KFOR : Kosovo sûr mais prêt à intervenir en cas de tensions et de protestations

Le nouveau commandant de la KFOR, Franco Federic, a parlé pour la première fois de ses attentes à la tête des forces de maintien de la paix de l'OTAN au Kosovo, où il sera chef dans un an. Lors d'une conversation en ligne avec certains journalistes locaux, le général italien a été déclaré sur les [...]
Le nouveau commandant de la KFOR, Franco Federic, a parlé pour la première fois de ses attentes à la tête des forces de maintien de la paix de l'OTAN au Kosovo, où il sera chef dans un an.
Lors d'une conversation en ligne avec plusieurs journalistes locaux, le général italien a été déclaré sur les questions de sécurité les plus courantes au Kosovo.
Federic a dit qu'il ne voit aucun danger pour la sécurité ici en raison des déclarations de Belgrade selon lesquelles si des accords de compromis avec Pristina ne sont pas conclus, il y a un risque de gel des conflits.
À titre d'exemple, les responsables serbes prennent le contrôle de la région de Nagorno-Karabah, pour laquelle l'Arménie et l'Azerbaïdjan luttent depuis des mois.
Et selon les informations dont nous disposons, nous ne voyons aucun changement dans la sécurité au Kosovo. Il n'y a aucune indication de changement dans la situation sécuritaire. Cependant, il y a une présence permanente des troupes de la KFOR dans le nord dans tous les cas et nous surveillerons constamment la situation. Mais je répète: Nous ne voyons aucun changement dans les questions de sécurité, y compris le nord”, a ajouté le commandant de la KFOR.
Quant à la possibilité de toute déstabilisation de la situation due à la remise au Tribunal spécial de La Haye d'anciens rideurs de l'UCK, Federic dit qu'ils suivent la situation avec vigilance.

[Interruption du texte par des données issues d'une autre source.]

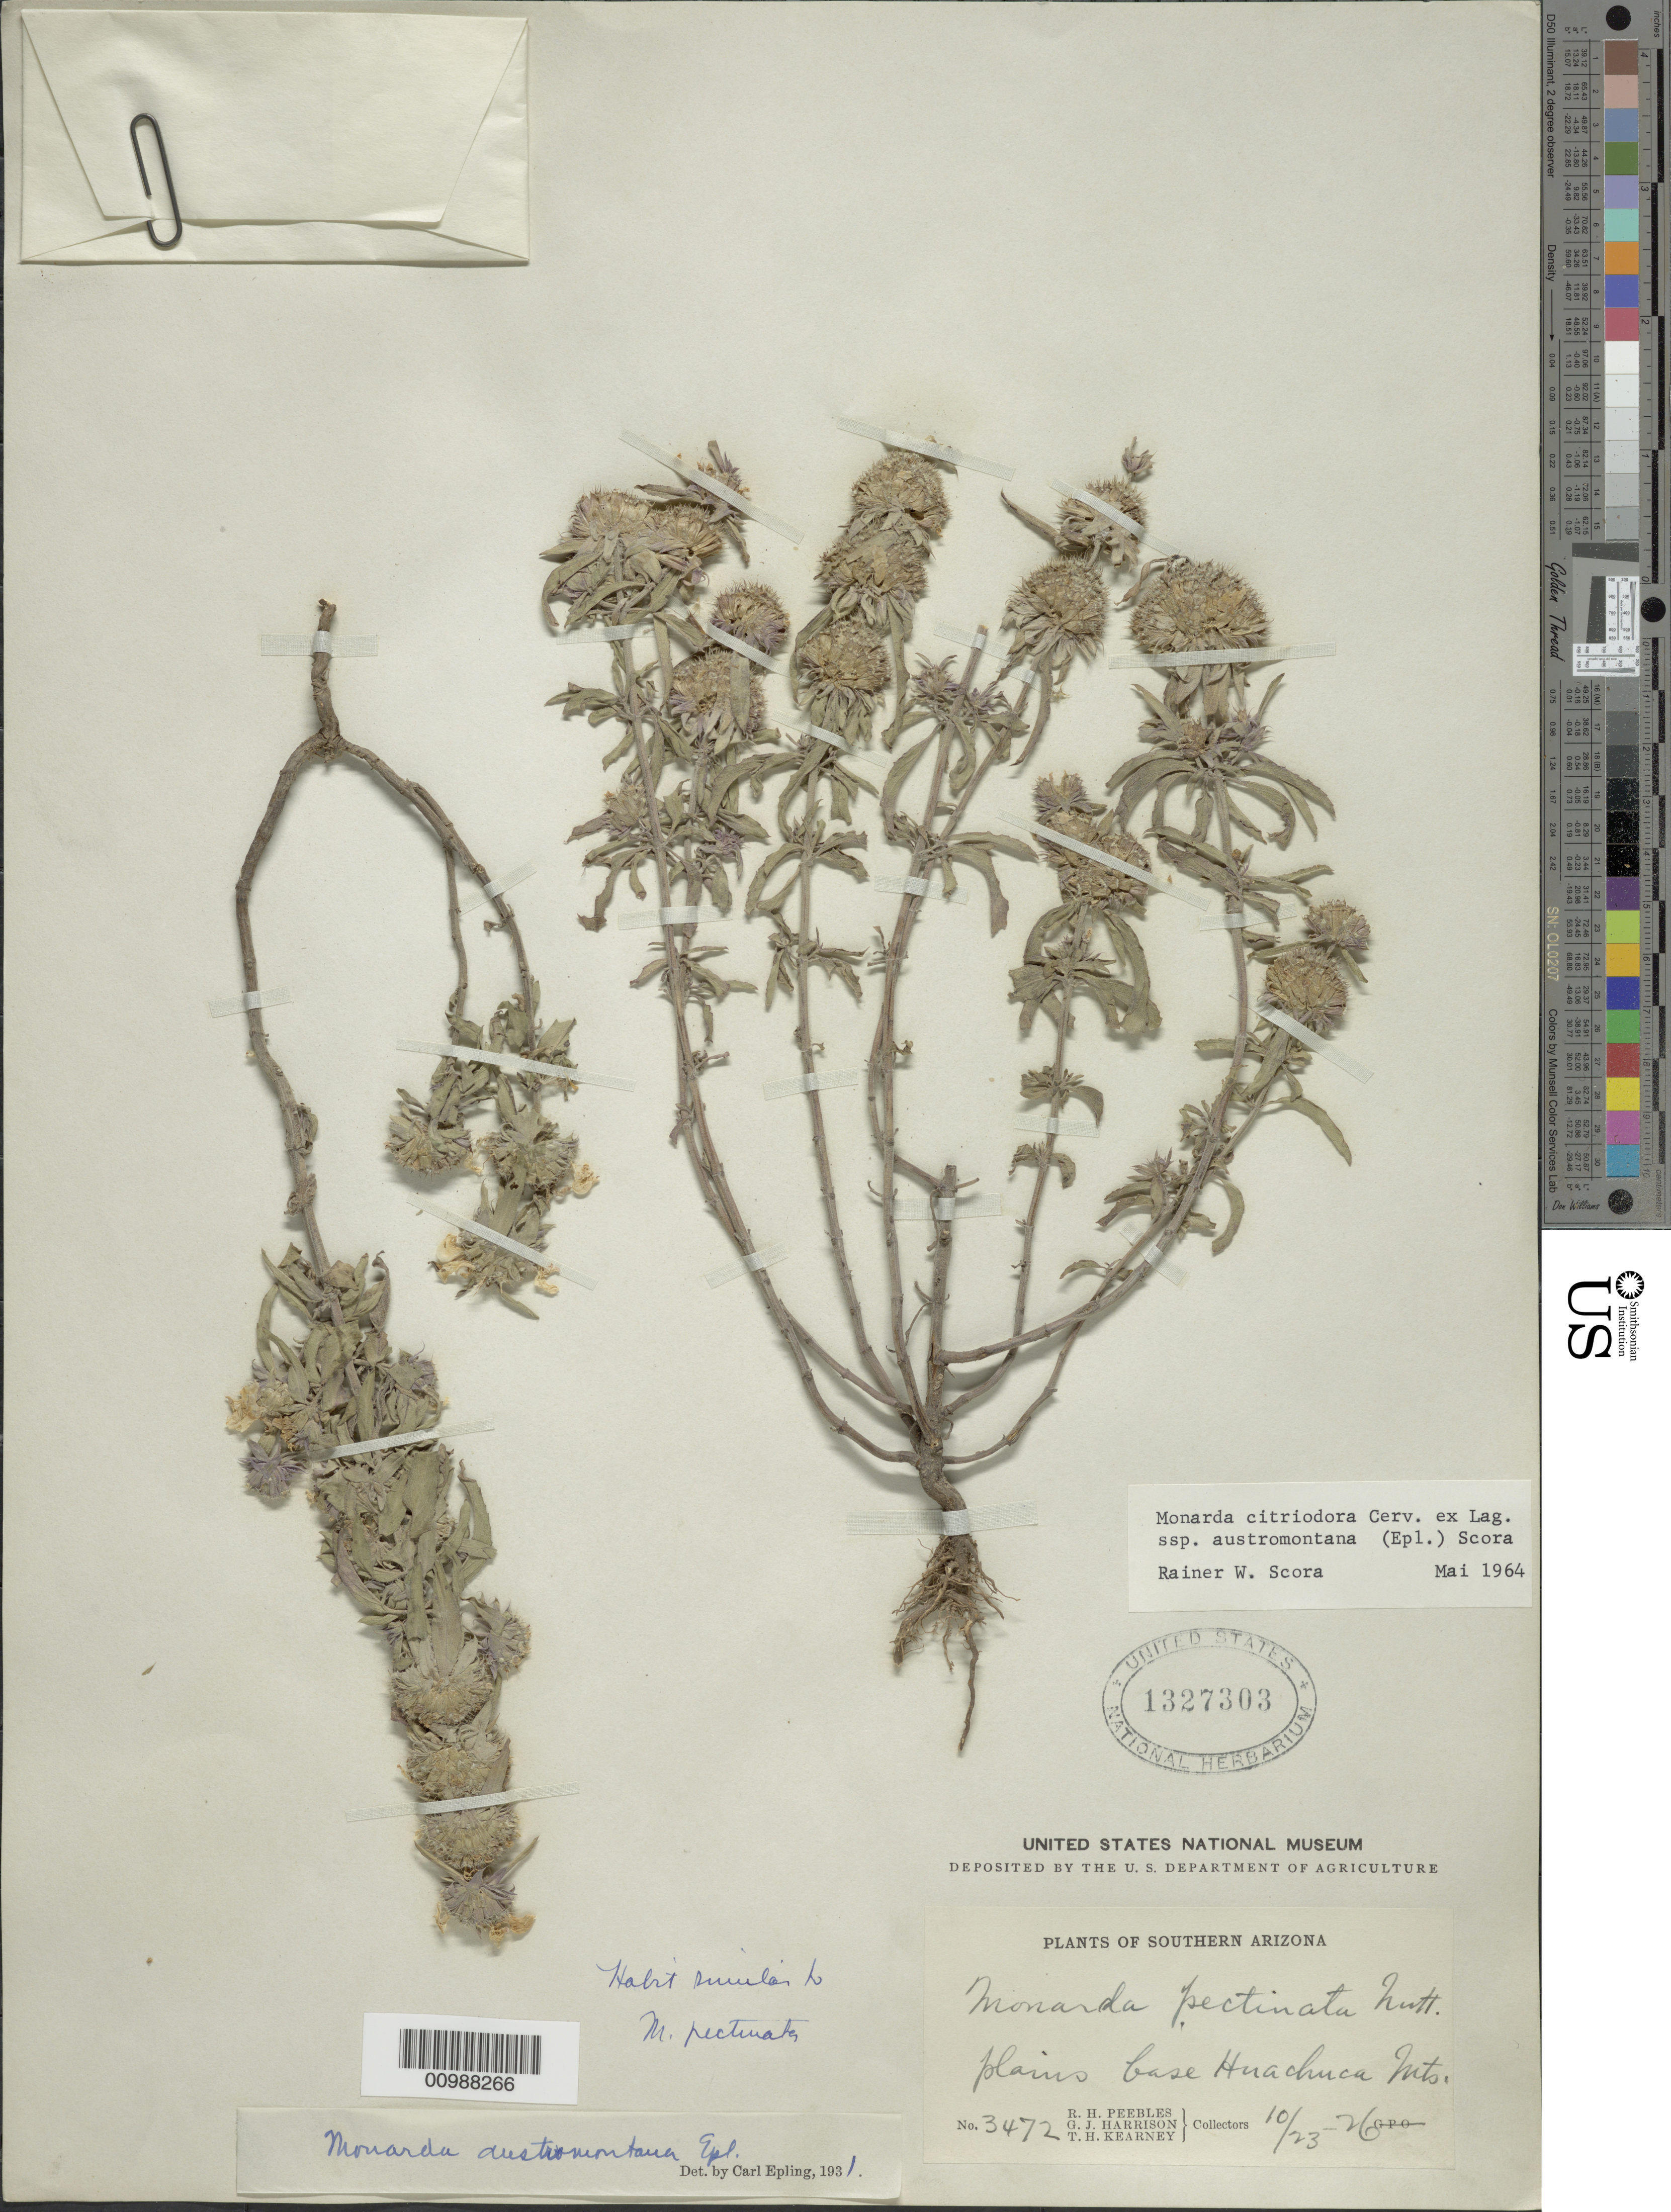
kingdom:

Nous n'avons pas d'indicateurs indiquant que la situation changera. Nous sommes convaincus que tout le monde se comportera modérément. La KFOR ne fait pas partie du Tribunal spécial. C'est une chose hors de notre portée. La KFOR n ' a procédé à aucune enquête. Cependant, nous suivons la situation et sommes attentifs. Nous sommes prêts à intervenir en cas de tensions et de protestations”.
Lors de l'entretien en ligne, le commandant a parlé d'autres questions, comme les développements dans le monastère de Decani, où un accord a été conclu pour le voyage à Plav qui éviterait la zone protégée autour du sanctuaire orthodoxe il y a quelques semaines.